Microsoft’s long-discontinued efforts to kill Hadoop have not been in vain after all, according to a new report from veteran Redmond watcher Mary Jo Foley. The homegrown alternative to the batch processing platform that the software giant developed until 2011 supposedly gave rise to an entirely new data crunching framework that is set to launch on its public cloud in the foreseeable future.
Cosmos, as the platform is known, has apparently seen extensive use within the company since its predecessor disappeared off the agenda. The internal implementation aggregates data from every major Microsoft service, including Azure, Skype and Bing, into a mostly shared pool of information that the different departments tap for their own purposes.
Over 5,000 engineers and thousands more business workers rely on Cosmos for a broad spectrum of use cases ranging from tracking the state of the company’s data centers to analyzing search traffic for meaningful trends, according to Foley. That seemingly shows that the technology is both far enough along its evolution to power core business processes and robust enough to accommodate a wide variety of workloads.
This should make for a powerful pitch if and when Cosmos becomes available to the outside world. Foley cited an unnamed insider as saying that Microsoft will position the technology as “complementary” to the managed Hadoop service already available on Azure, yet the official description for the technology points to a great deal of overlap between the two.
Cosmos is touted as similar to MapReduce but with ability to represent operations spanning multiple operations in the form of directed acyclic graphs, an approach that reduces the time and effort involved in carrying out complex analysis while improving performance. That pits it against Spark, which uses the abstraction as the native execution format and ranks alone in the lead to becoming the next default data crunching engine in Hadoop.
However, it’s worth adding that Microsoft’s analytics framework has apparently evolved a great deal since the paper came out in 2011. Based on Foley’s claim that engineers use it to analyze telemetry coming off the company’s infrastructure, Cosmos might have a stream processing component – but so does Spark. And the similarities don’t end there.
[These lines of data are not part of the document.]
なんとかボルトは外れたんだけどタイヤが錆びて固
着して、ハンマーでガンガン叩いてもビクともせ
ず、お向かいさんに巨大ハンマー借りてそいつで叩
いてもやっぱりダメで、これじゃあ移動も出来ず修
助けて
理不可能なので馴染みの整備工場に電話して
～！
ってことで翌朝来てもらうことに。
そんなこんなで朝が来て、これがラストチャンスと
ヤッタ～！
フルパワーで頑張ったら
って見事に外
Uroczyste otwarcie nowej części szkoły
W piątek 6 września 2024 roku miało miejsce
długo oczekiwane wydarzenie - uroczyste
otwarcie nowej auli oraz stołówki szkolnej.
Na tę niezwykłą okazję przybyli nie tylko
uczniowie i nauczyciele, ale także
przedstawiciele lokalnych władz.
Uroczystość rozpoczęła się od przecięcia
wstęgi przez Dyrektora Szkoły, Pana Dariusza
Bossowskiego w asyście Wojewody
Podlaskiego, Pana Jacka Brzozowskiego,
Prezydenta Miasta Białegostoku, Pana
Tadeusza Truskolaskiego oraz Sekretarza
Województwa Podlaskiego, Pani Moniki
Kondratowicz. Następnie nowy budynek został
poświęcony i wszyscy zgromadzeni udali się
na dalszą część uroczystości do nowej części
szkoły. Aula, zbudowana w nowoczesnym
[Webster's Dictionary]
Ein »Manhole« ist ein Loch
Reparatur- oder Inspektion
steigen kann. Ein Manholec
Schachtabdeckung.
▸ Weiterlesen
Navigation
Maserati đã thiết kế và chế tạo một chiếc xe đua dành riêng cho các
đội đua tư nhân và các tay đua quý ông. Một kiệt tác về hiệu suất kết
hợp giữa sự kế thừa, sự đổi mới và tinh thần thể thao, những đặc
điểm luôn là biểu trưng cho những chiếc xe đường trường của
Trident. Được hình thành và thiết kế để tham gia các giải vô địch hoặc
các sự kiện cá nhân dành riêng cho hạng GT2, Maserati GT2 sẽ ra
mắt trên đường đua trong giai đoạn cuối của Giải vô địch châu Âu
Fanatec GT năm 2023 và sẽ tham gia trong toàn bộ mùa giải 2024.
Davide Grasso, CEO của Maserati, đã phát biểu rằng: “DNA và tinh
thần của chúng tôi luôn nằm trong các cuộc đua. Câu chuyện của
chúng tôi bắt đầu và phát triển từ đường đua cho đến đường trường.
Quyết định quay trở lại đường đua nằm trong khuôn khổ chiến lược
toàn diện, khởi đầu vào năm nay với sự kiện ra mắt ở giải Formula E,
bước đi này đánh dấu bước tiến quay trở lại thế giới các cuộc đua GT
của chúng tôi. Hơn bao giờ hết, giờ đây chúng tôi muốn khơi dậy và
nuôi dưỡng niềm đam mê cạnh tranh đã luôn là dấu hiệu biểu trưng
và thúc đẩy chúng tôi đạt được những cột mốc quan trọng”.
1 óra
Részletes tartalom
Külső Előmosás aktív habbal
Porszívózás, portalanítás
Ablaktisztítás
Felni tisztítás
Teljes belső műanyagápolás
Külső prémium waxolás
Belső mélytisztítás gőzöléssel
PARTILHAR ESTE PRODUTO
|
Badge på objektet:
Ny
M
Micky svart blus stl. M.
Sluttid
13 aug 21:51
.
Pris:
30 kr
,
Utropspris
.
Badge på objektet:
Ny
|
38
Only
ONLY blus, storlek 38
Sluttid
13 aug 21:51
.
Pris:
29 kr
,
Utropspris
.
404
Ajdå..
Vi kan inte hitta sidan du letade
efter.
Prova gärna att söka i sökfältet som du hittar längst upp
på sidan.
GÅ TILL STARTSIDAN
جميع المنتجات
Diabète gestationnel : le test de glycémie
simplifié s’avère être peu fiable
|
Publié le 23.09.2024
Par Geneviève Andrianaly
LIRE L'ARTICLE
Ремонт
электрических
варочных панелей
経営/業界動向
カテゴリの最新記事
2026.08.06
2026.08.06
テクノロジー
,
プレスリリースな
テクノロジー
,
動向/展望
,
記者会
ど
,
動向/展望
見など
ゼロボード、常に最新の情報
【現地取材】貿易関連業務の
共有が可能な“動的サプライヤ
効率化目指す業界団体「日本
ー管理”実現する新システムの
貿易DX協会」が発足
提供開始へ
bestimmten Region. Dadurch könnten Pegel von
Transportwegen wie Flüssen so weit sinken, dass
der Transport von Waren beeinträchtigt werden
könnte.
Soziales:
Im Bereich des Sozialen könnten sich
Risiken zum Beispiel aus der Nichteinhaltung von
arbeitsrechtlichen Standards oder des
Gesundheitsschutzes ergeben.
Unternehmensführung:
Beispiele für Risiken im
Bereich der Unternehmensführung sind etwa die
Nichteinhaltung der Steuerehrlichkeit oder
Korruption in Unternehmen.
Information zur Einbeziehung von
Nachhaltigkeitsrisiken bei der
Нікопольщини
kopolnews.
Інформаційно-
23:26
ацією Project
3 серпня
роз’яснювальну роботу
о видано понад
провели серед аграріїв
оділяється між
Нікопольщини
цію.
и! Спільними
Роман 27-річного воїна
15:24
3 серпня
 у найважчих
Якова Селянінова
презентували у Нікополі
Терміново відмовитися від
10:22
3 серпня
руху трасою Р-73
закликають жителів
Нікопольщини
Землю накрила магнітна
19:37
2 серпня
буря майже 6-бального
The homegrown platform reportly also includes a structured query interface, another feature that it shares with the open-source project.
Taken together with the fact that Microsoft is using Cosmos for the same use cases that Hadoop is designed to perform, there’s little room for doubt that the engine will compete with the batch processing framework. That puts it in the same category as Google Dataflow, another homegrown analytics service capable of ingesting both historical and real-time data that is being turned into a commercial offering after seeing success internally.
But there is one difference between the two cloud offerings that may work in the search giant’s advantage. Dataflow is an evolution of existing technologies from the Hadoop ecosystem, which provides the groundwork for Google to provide interoperability with the framework and Spark in particular, functionality that it’s already working on. Cosmos, in contrast, is a proprietary engine that may not have the ability to provide the same kind of integration.
That’s a major barrier to entry for a number of reasons, not the least of which is that a sizable portion of the companies that would use the service have already aligned their data strategies on Hadoop. But Redmond is apparently nonetheless confident enough to push forward with the project, which sets up the analytics space for a highly competitive year.